Task directions: Repeat the data below exactly. Include each line.

Material supplied:
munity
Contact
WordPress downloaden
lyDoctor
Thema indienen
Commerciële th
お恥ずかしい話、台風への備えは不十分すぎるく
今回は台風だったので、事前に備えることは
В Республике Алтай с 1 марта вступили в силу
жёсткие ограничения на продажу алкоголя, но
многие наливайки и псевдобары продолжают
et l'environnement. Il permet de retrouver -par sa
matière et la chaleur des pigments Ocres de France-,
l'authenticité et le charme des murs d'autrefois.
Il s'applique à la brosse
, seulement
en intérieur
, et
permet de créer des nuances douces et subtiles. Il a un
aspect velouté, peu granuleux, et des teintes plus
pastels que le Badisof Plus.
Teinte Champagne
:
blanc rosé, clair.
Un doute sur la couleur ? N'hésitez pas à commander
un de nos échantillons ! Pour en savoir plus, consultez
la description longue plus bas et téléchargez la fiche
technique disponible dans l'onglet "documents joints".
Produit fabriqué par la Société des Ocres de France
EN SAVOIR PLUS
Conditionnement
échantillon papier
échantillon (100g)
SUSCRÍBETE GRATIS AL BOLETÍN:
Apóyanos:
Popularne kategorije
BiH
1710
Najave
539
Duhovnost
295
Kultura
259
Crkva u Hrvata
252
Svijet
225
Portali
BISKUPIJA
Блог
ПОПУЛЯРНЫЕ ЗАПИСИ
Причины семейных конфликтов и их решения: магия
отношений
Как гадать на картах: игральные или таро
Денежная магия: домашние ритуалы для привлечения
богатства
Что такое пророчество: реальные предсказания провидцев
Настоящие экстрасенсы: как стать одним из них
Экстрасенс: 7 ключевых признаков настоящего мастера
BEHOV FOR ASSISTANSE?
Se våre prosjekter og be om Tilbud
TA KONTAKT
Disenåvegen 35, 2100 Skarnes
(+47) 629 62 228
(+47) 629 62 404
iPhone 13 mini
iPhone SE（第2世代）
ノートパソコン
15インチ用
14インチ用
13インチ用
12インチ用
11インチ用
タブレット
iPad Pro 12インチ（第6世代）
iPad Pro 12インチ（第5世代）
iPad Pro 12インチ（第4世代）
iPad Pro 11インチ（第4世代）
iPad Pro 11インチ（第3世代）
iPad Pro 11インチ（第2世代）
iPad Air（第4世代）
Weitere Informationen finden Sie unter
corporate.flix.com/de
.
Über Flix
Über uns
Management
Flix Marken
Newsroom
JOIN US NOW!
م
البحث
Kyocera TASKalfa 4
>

Reply:
munity
Contact
WordPress downloaden
lyDoctor
Thema indienen
Commerciële th
お恥ずかしい話、台風への備えは不十分すぎるく
今回は台風だったので、事前に備えることは
В Республике Алтай с 1 марта вступили в силу
жёсткие ограничения на продажу алкоголя, но
многие наливайки и псевдобары продолжают
et l'environnement. Il permet de retrouver -par sa
matière et la chaleur des pigments Ocres de France-,
l'authenticité et le charme des murs d'autrefois.
Il s'applique à la brosse
, seulement
en intérieur
, et
permet de créer des nuances douces et subtiles. Il a un
aspect velouté, peu granuleux, et des teintes plus
pastels que le Badisof Plus.
Teinte Champagne
:
blanc rosé, clair.
Un doute sur la couleur ? N'hésitez pas à commander
un de nos échantillons ! Pour en savoir plus, consultez
la description longue plus bas et téléchargez la fiche
technique disponible dans l'onglet "documents joints".
Produit fabriqué par la Société des Ocres de France
EN SAVOIR PLUS
Conditionnement
échantillon papier
échantillon (100g)
SUSCRÍBETE GRATIS AL BOLETÍN:
Apóyanos:
Popularne kategorije
BiH
1710
Najave
539
Duhovnost
295
Kultura
259
Crkva u Hrvata
252
Svijet
225
Portali
BISKUPIJA
Блог
ПОПУЛЯРНЫЕ ЗАПИСИ
Причины семейных конфликтов и их решения: магия
отношений
Как гадать на картах: игральные или таро
Денежная магия: домашние ритуалы для привлечения
богатства
Что такое пророчество: реальные предсказания провидцев
Настоящие экстрасенсы: как стать одним из них
Экстрасенс: 7 ключевых признаков настоящего мастера
BEHOV FOR ASSISTANSE?
Se våre prosjekter og be om Tilbud
TA KONTAKT
Disenåvegen 35, 2100 Skarnes
(+47) 629 62 228
(+47) 629 62 404
iPhone 13 mini
iPhone SE（第2世代）
ノートパソコン
15インチ用
14インチ用
13インチ用
12インチ用
11インチ用
タブレット
iPad Pro 12インチ（第6世代）
iPad Pro 12インチ（第5世代）
iPad Pro 12インチ（第4世代）
iPad Pro 11インチ（第4世代）
iPad Pro 11インチ（第3世代）
iPad Pro 11インチ（第2世代）
iPad Air（第4世代）
Weitere Informationen finden Sie unter
corporate.flix.com/de
.
Über Flix
Über uns
Management
Flix Marken
Newsroom
JOIN US NOW!
م
البحث
Kyocera TASKalfa 4
>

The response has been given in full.